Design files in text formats
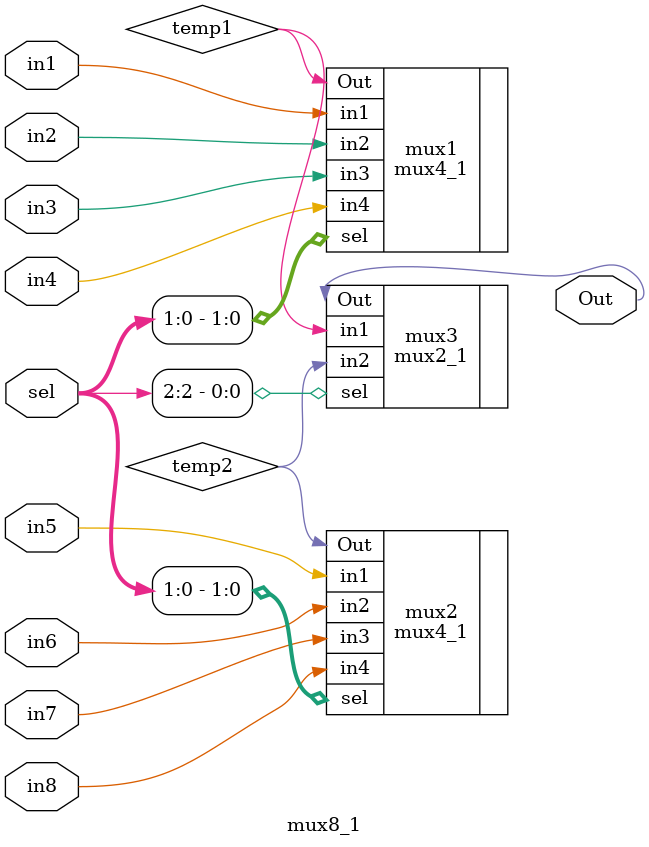
<source format=v>
module mux8_1(in1, in2, in3, in4, in5, in6, in7, in8, sel, Out);

	input in1, in2, in3, in4, in5, in6, in7, in8;
	input [2:0] sel;
	output Out;

	wire temp1, temp2;

	mux4_1 mux1(.in1(in1), .in2(in2), .in3(in3), .in4(in4), .sel(sel[1:0]), .Out(temp1));
	mux4_1 mux2(.in1(in5), .in2(in6), .in3(in7), .in4(in8), .sel(sel[1:0]), .Out(temp2));
	mux2_1 mux3(.Out(Out), .in1(temp1), .in2(temp2), .sel(sel[2]));

endmodule 

</source>
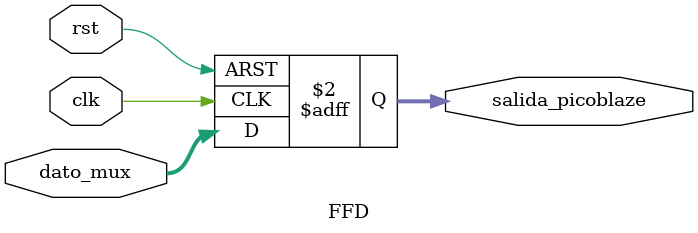
<source format=v>
`timescale 1ns / 1ps
module FFD(
input wire rst,
input wire clk,
input wire [7:0] dato_mux,
output reg [7:0] salida_picoblaze
    );
   always @(posedge clk or posedge rst)
      if (rst) begin
         salida_picoblaze <= 8'h00;
      end else begin
         salida_picoblaze <= dato_mux;
      end

endmodule

</source>
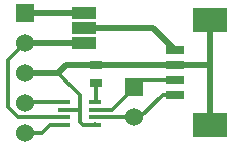
<source format=gtl>
%FSLAX46Y46*%
G04 Gerber Fmt 4.6, Leading zero omitted, Abs format (unit mm)*
G04 Created by KiCad (PCBNEW (2014-10-22 BZR 5214)-product) date Son 07 Dez 2014 11:41:12 CET*
%MOMM*%
G01*
G04 APERTURE LIST*
%ADD10C,0.150000*%
%ADD11R,1.600000X0.800000*%
%ADD12R,3.000000X2.100000*%
%ADD13R,1.000000X0.650000*%
%ADD14R,1.000000X0.450000*%
%ADD15R,2.000000X1.000000*%
%ADD16R,1.524000X1.524000*%
%ADD17C,1.524000*%
%ADD18C,0.355600*%
%ADD19C,0.500000*%
%ADD20C,0.330200*%
%ADD21C,0.304800*%
G04 APERTURE END LIST*
D10*
D11*
X35100000Y-24625000D03*
X35100000Y-25875000D03*
X35100000Y-27125000D03*
X35100000Y-28375000D03*
D12*
X38000000Y-30925000D03*
X38000000Y-22075000D03*
D13*
X28400000Y-25850000D03*
X28400000Y-27350000D03*
D14*
X28300000Y-29000000D03*
X28300000Y-29650000D03*
X28300000Y-30300000D03*
X28300000Y-30950000D03*
X25700000Y-30950000D03*
X25700000Y-30300000D03*
X25700000Y-29650000D03*
X25700000Y-29000000D03*
D15*
X27400000Y-22700000D03*
X27400000Y-21430000D03*
X27400000Y-23970000D03*
D16*
X22400000Y-21420000D03*
D17*
X22400000Y-23960000D03*
X22400000Y-26500000D03*
X22400000Y-29040000D03*
X22400000Y-31580000D03*
D16*
X31600000Y-27730000D03*
D17*
X31600000Y-30270000D03*
D18*
X27390000Y-23960000D02*
X27400000Y-23970000D01*
X21800000Y-30300000D02*
X20900000Y-29400000D01*
X20900000Y-29400000D02*
X20900000Y-25460000D01*
X20900000Y-25460000D02*
X22400000Y-23960000D01*
X25700000Y-30300000D02*
X21800000Y-30300000D01*
D19*
X27390000Y-23960000D02*
X27400000Y-23970000D01*
X22400000Y-23960000D02*
X27390000Y-23960000D01*
D20*
X27390000Y-21420000D02*
X27400000Y-21430000D01*
D19*
X27390000Y-21420000D02*
X27400000Y-21430000D01*
X22400000Y-21420000D02*
X27390000Y-21420000D01*
D20*
X24450000Y-30950000D02*
X23820000Y-31580000D01*
X23820000Y-31580000D02*
X22400000Y-31580000D01*
X25700000Y-30950000D02*
X24450000Y-30950000D01*
X22440000Y-29000000D02*
X22400000Y-29040000D01*
X25700000Y-29000000D02*
X22440000Y-29000000D01*
D18*
X38000000Y-25900000D02*
X38000000Y-30925000D01*
X38000000Y-22075000D02*
X38000000Y-25900000D01*
X38000000Y-25875000D02*
X38000000Y-25900000D01*
X35100000Y-25875000D02*
X38000000Y-25875000D01*
X27000000Y-29650000D02*
X27000000Y-29800000D01*
X25700000Y-29650000D02*
X27000000Y-29650000D01*
X22400000Y-26500000D02*
X25100000Y-26500000D01*
X25100000Y-26500000D02*
X25150000Y-26550000D01*
X25950000Y-27350000D02*
X26250000Y-27650000D01*
X25150000Y-26550000D02*
X25650000Y-27050000D01*
X25650000Y-27050000D02*
X25950000Y-27350000D01*
X27000000Y-28400000D02*
X27000000Y-29600000D01*
X26250000Y-27650000D02*
X27000000Y-28400000D01*
X27000000Y-30700000D02*
X27250000Y-30950000D01*
X27000000Y-29600000D02*
X27000000Y-30700000D01*
X28300000Y-30896902D02*
X28300000Y-30950000D01*
X28246902Y-30950000D02*
X28300000Y-30896902D01*
X27250000Y-30950000D02*
X28246902Y-30950000D01*
X35100000Y-25875000D02*
X35075000Y-25850000D01*
X25850000Y-25850000D02*
X25150000Y-26550000D01*
D19*
X25200000Y-26500000D02*
X25850000Y-25850000D01*
X22400000Y-26500000D02*
X25200000Y-26500000D01*
X25850000Y-25850000D02*
X28400000Y-25850000D01*
X35075000Y-25850000D02*
X35100000Y-25875000D01*
X28400000Y-25850000D02*
X35075000Y-25850000D01*
X38003500Y-22078500D02*
X38000000Y-22075000D01*
X38003500Y-30921500D02*
X38003500Y-22078500D01*
X38003500Y-25875000D02*
X38003500Y-30921500D01*
X35100000Y-25875000D02*
X38003500Y-25875000D01*
D20*
X33175000Y-22700000D02*
X35100000Y-24625000D01*
D19*
X33175000Y-22700000D02*
X35100000Y-24625000D01*
X27400000Y-22700000D02*
X33175000Y-22700000D01*
D20*
X32205000Y-27125000D02*
X35100000Y-27125000D01*
X31600000Y-27730000D02*
X32205000Y-27125000D01*
X29750000Y-29650000D02*
X31600000Y-27800000D01*
X31600000Y-27800000D02*
X31600000Y-27730000D01*
X28300000Y-29650000D02*
X29750000Y-29650000D01*
D21*
X35075000Y-28400000D02*
X35100000Y-28375000D01*
D20*
X31570000Y-30300000D02*
X31600000Y-30270000D01*
X28300000Y-30300000D02*
X31570000Y-30300000D01*
X32130000Y-30270000D02*
X34025000Y-28375000D01*
X34025000Y-28375000D02*
X35100000Y-28375000D01*
X31600000Y-30270000D02*
X32130000Y-30270000D01*
X28400000Y-28900000D02*
X28300000Y-29000000D01*
X28400000Y-27350000D02*
X28400000Y-28900000D01*
M02*

</source>
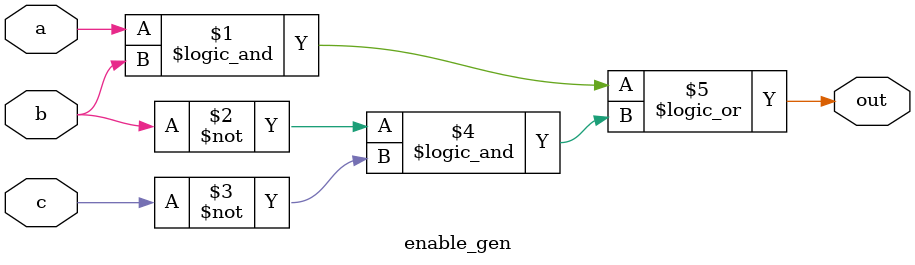
<source format=v>


module enable_gen (a,b,c,out);

	input a,b,c;
	output out;

	assign out = a && b || ~b && ~c ;

endmodule

</source>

Your task: Because only the text is wanted, repeat all the entries exactly and leave out the pictures.

Reply to the task:
<source format=v>
module mux8_1(in1, in2, in3, in4, in5, in6, in7, in8, sel, Out);

	input in1, in2, in3, in4, in5, in6, in7, in8;
	input [2:0] sel;
	output Out;

	wire temp1, temp2;

	mux4_1 mux1(.in1(in1), .in2(in2), .in3(in3), .in4(in4), .sel(sel[1:0]), .Out(temp1));
	mux4_1 mux2(.in1(in5), .in2(in6), .in3(in7), .in4(in8), .sel(sel[1:0]), .Out(temp2));
	mux2_1 mux3(.Out(Out), .in1(temp1), .in2(temp2), .sel(sel[2]));

endmodule 

</source>
<source format=v>
`timescale 1ns / 1ps
module FFD(
input wire rst,
input wire clk,
input wire [7:0] dato_mux,
output reg [7:0] salida_picoblaze
    );
   always @(posedge clk or posedge rst)
      if (rst) begin
         salida_picoblaze <= 8'h00;
      end else begin
         salida_picoblaze <= dato_mux;
      end

endmodule

</source>
<source format=gtl>
%FSLAX46Y46*%
G04 Gerber Fmt 4.6, Leading zero omitted, Abs format (unit mm)*
G04 Created by KiCad (PCBNEW (2014-10-22 BZR 5214)-product) date Son 07 Dez 2014 11:41:12 CET*
%MOMM*%
G01*
G04 APERTURE LIST*
%ADD10C,0.150000*%
%ADD11R,1.600000X0.800000*%
%ADD12R,3.000000X2.100000*%
%ADD13R,1.000000X0.650000*%
%ADD14R,1.000000X0.450000*%
%ADD15R,2.000000X1.000000*%
%ADD16R,1.524000X1.524000*%
%ADD17C,1.524000*%
%ADD18C,0.355600*%
%ADD19C,0.500000*%
%ADD20C,0.330200*%
%ADD21C,0.304800*%
G04 APERTURE END LIST*
D10*
D11*
X35100000Y-24625000D03*
X35100000Y-25875000D03*
X35100000Y-27125000D03*
X35100000Y-28375000D03*
D12*
X38000000Y-30925000D03*
X38000000Y-22075000D03*
D13*
X28400000Y-25850000D03*
X28400000Y-27350000D03*
D14*
X28300000Y-29000000D03*
X28300000Y-29650000D03*
X28300000Y-30300000D03*
X28300000Y-30950000D03*
X25700000Y-30950000D03*
X25700000Y-30300000D03*
X25700000Y-29650000D03*
X25700000Y-29000000D03*
D15*
X27400000Y-22700000D03*
X27400000Y-21430000D03*
X27400000Y-23970000D03*
D16*
X22400000Y-21420000D03*
D17*
X22400000Y-23960000D03*
X22400000Y-26500000D03*
X22400000Y-29040000D03*
X22400000Y-31580000D03*
D16*
X31600000Y-27730000D03*
D17*
X31600000Y-30270000D03*
D18*
X27390000Y-23960000D02*
X27400000Y-23970000D01*
X21800000Y-30300000D02*
X20900000Y-29400000D01*
X20900000Y-29400000D02*
X20900000Y-25460000D01*
X20900000Y-25460000D02*
X22400000Y-23960000D01*
X25700000Y-30300000D02*
X21800000Y-30300000D01*
D19*
X27390000Y-23960000D02*
X27400000Y-23970000D01*
X22400000Y-23960000D02*
X27390000Y-23960000D01*
D20*
X27390000Y-21420000D02*
X27400000Y-21430000D01*
D19*
X27390000Y-21420000D02*
X27400000Y-21430000D01*
X22400000Y-21420000D02*
X27390000Y-21420000D01*
D20*
X24450000Y-30950000D02*
X23820000Y-31580000D01*
X23820000Y-31580000D02*
X22400000Y-31580000D01*
X25700000Y-30950000D02*
X24450000Y-30950000D01*
X22440000Y-29000000D02*
X22400000Y-29040000D01*
X25700000Y-29000000D02*
X22440000Y-29000000D01*
D18*
X38000000Y-25900000D02*
X38000000Y-30925000D01*
X38000000Y-22075000D02*
X38000000Y-25900000D01*
X38000000Y-25875000D02*
X38000000Y-25900000D01*
X35100000Y-25875000D02*
X38000000Y-25875000D01*
X27000000Y-29650000D02*
X27000000Y-29800000D01*
X25700000Y-29650000D02*
X27000000Y-29650000D01*
X22400000Y-26500000D02*
X25100000Y-26500000D01*
X25100000Y-26500000D02*
X25150000Y-26550000D01*
X25950000Y-27350000D02*
X26250000Y-27650000D01*
X25150000Y-26550000D02*
X25650000Y-27050000D01*
X25650000Y-27050000D02*
X25950000Y-27350000D01*
X27000000Y-28400000D02*
X27000000Y-29600000D01*
X26250000Y-27650000D02*
X27000000Y-28400000D01*
X27000000Y-30700000D02*
X27250000Y-30950000D01*
X27000000Y-29600000D02*
X27000000Y-30700000D01*
X28300000Y-30896902D02*
X28300000Y-30950000D01*
X28246902Y-30950000D02*
X28300000Y-30896902D01*
X27250000Y-30950000D02*
X28246902Y-30950000D01*
X35100000Y-25875000D02*
X35075000Y-25850000D01*
X25850000Y-25850000D02*
X25150000Y-26550000D01*
D19*
X25200000Y-26500000D02*
X25850000Y-25850000D01*
X22400000Y-26500000D02*
X25200000Y-26500000D01*
X25850000Y-25850000D02*
X28400000Y-25850000D01*
X35075000Y-25850000D02*
X35100000Y-25875000D01*
X28400000Y-25850000D02*
X35075000Y-25850000D01*
X38003500Y-22078500D02*
X38000000Y-22075000D01*
X38003500Y-30921500D02*
X38003500Y-22078500D01*
X38003500Y-25875000D02*
X38003500Y-30921500D01*
X35100000Y-25875000D02*
X38003500Y-25875000D01*
D20*
X33175000Y-22700000D02*
X35100000Y-24625000D01*
D19*
X33175000Y-22700000D02*
X35100000Y-24625000D01*
X27400000Y-22700000D02*
X33175000Y-22700000D01*
D20*
X32205000Y-27125000D02*
X35100000Y-27125000D01*
X31600000Y-27730000D02*
X32205000Y-27125000D01*
X29750000Y-29650000D02*
X31600000Y-27800000D01*
X31600000Y-27800000D02*
X31600000Y-27730000D01*
X28300000Y-29650000D02*
X29750000Y-29650000D01*
D21*
X35075000Y-28400000D02*
X35100000Y-28375000D01*
D20*
X31570000Y-30300000D02*
X31600000Y-30270000D01*
X28300000Y-30300000D02*
X31570000Y-30300000D01*
X32130000Y-30270000D02*
X34025000Y-28375000D01*
X34025000Y-28375000D02*
X35100000Y-28375000D01*
X31600000Y-30270000D02*
X32130000Y-30270000D01*
X28400000Y-28900000D02*
X28300000Y-29000000D01*
X28400000Y-27350000D02*
X28400000Y-28900000D01*
M02*

</source>
<source format=v>


module enable_gen (a,b,c,out);

	input a,b,c;
	output out;

	assign out = a && b || ~b && ~c ;

endmodule

</source>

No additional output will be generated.